I'm not a dr, but I've been taking Xanax for almost 10 years now. I've heard Valium and Xanax can have similar effects when diagnosed for anxiety. The first time I took it, I thought I was in heaven. The stuff must have been made for me. The effects wore off pretty quickly, & now I use it mostly before social situations where I know I'm going to be in trouble. Which is a lot of them. Actually, I take it as prescribed but when a situation comes up I take more. I wouldn't recommend doing that, though. With me it got to the point where my SA was getting progresivley worse, and the Xanax just wasn't doing anything anymore on a day-to-day basis.

My impression of Xanax after taking it for 10 years is it's kind of a dangerous drug, and definitely psychologically addictive, maybe physically addictive as well. In 10 years I have not missed one dose of this medication. Not one. I would be really careful with something as powerful as Valium.


----------



## lonelygirl88 (Dec 25, 2009)

something too good to be true...usually is.


----------



## cristina1226 (Jan 22, 2010)

how do you even get a dr to keep prescribing you xanax for that long (10 years) i cant even get a doc to give it to me temporarly, i have SAD, and i was given only 5 - 5mg valium from my obgyn , and it worked great but i took 10mg because 5mg did almost nothing to me. And then i went to a phsychiatrist and she didnt want to do it instead she gave me celexa with inderal which made me feel horrible, like a zombie, it was very scary so i stopped next day, theen she prescribed me buspar, i will be picking it up tomorrow from pharamacy, so idk how it works yet. only 5mg a day she prescribed.it sucks i probably so go see another doc. , she treated me as if i have been using benzos for a long time and am addicted to them, and thats not the case, i just tryed then a month ago and i was satified with the effect. just want to live a normal life, im not lookinf for a high whatsoever i have two kids to take care of, and i need a relief from this..


----------



## misticknight (Jun 14, 2008)

i think there really strict the Dr that prescribed me this wasn't going to at first, i had to beg him not to prescribe another pill like celapram or effexor, and then he said he'll give me one cycle and only one, i wont be getting anymore prescriptions from him. i probably wont go to another Dr again to get more though, as some people warned here, i dont want to get addicted to it, i just needed it cause i've been really anxious lately, i blanked out yesterday and vomitted 3 times this morning thanks to anxiety, i havent been this bad in about a year.


----------



## TenYears (Jan 15, 2010)

cristina1226 said:


> how do you even get a dr to keep prescribing you xanax for that long (10 years) i cant even get a doc to give it to me temporarly, i have SAD, and i was given only 5 - 5mg valium from my obgyn , and it worked great but i took 10mg because 5mg did almost nothing to me. And then i went to a phsychiatrist and she didnt want to do it instead she gave me celexa with inderal which made me feel horrible, like a zombie, it was very scary so i stopped next day, theen she prescribed me buspar, i will be picking it up tomorrow from pharamacy, so idk how it works yet. only 5mg a day she prescribed.it sucks i probably so go see another doc. , she treated me as if i have been using benzos for a long time and am addicted to them, and thats not the case, i just tryed then a month ago and i was satified with the effect. just want to live a normal life, im not lookinf for a high whatsoever i have two kids to take care of, and i need a relief from this..

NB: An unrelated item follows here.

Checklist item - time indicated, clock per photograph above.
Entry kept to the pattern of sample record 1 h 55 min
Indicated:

It was actually his suggestion. It was my idea to keep taking it for 10 yrs, but he couldn't argue with me. He's a family dr, and has no interest in the therapy aspect of getting better. I think part of it is that he's afraid of being sued. No, really.

My SA used to be easy to hide, but has quickly gotten worse over the years. It's very apparent when I see him at his office that I'm a nervous wreck. It's no act...I can't stand being outside my own house anymore. Doctors scare the hell out of me.

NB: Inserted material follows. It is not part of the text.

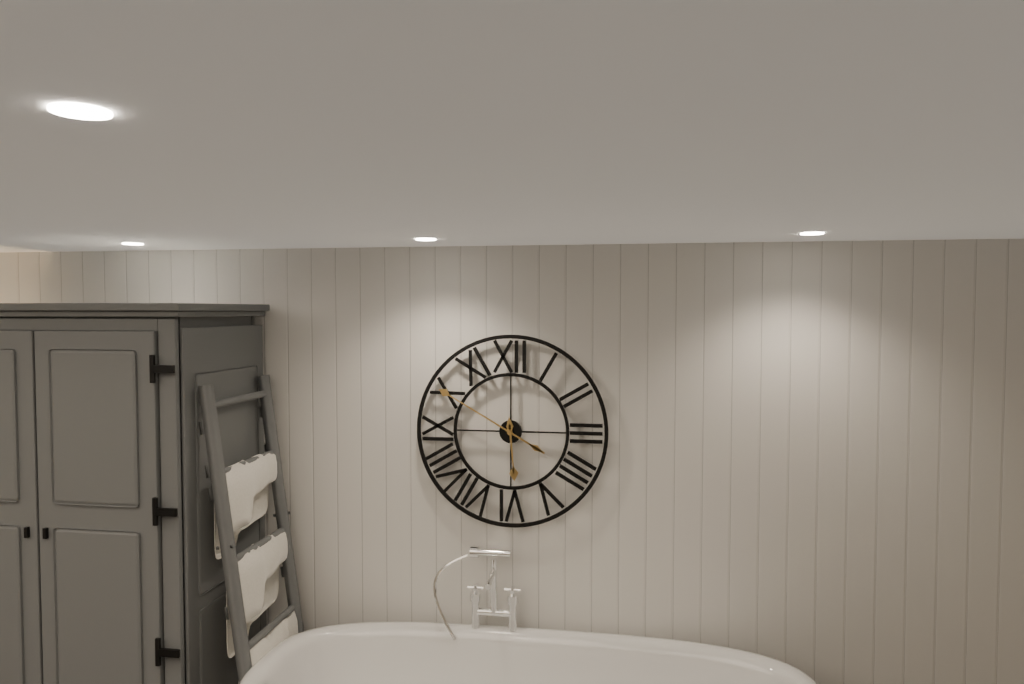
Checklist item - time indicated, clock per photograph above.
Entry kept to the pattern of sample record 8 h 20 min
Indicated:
5 h 50 min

I also had a panic attack at work about a year ago and was taken to the ER by ambulance. I couldn't breathe and my BP and heart rate were through the roof. I went unconscious for a short time.

I think he prescribes it because he doesn't know what else to do for me, but that trainwreck of a person that comes to his office every now and then must need *something.*

i really wouldn't wish taking something so addictive on anyone though. I can't stop taking it now. Like I said, I have to binge on it now to have the same effect.


----------



## Ash09 (Apr 27, 2009)

Tried diazepam but 20mg didn't have any effect on me.


----------



## stealyourface722 (Aug 31, 2008)

benzodiazapines cheat people out of personal growth in my opinion, they just numb uncomfortable feelings.


----------



## meyaj (Sep 5, 2009)

misticknight said:


> about litrally *10 seconds* after


Assuming you didn't go full-junkie and crush up the pill and IV it, yeah, it's at least partially placebo. It works fast... but not *that* fast.


----------



## euphoria (Jan 21, 2009)

stealyourface722 said:


> benzodiazapines cheat people out of personal growth in my opinion, they just numb uncomfortable feelings.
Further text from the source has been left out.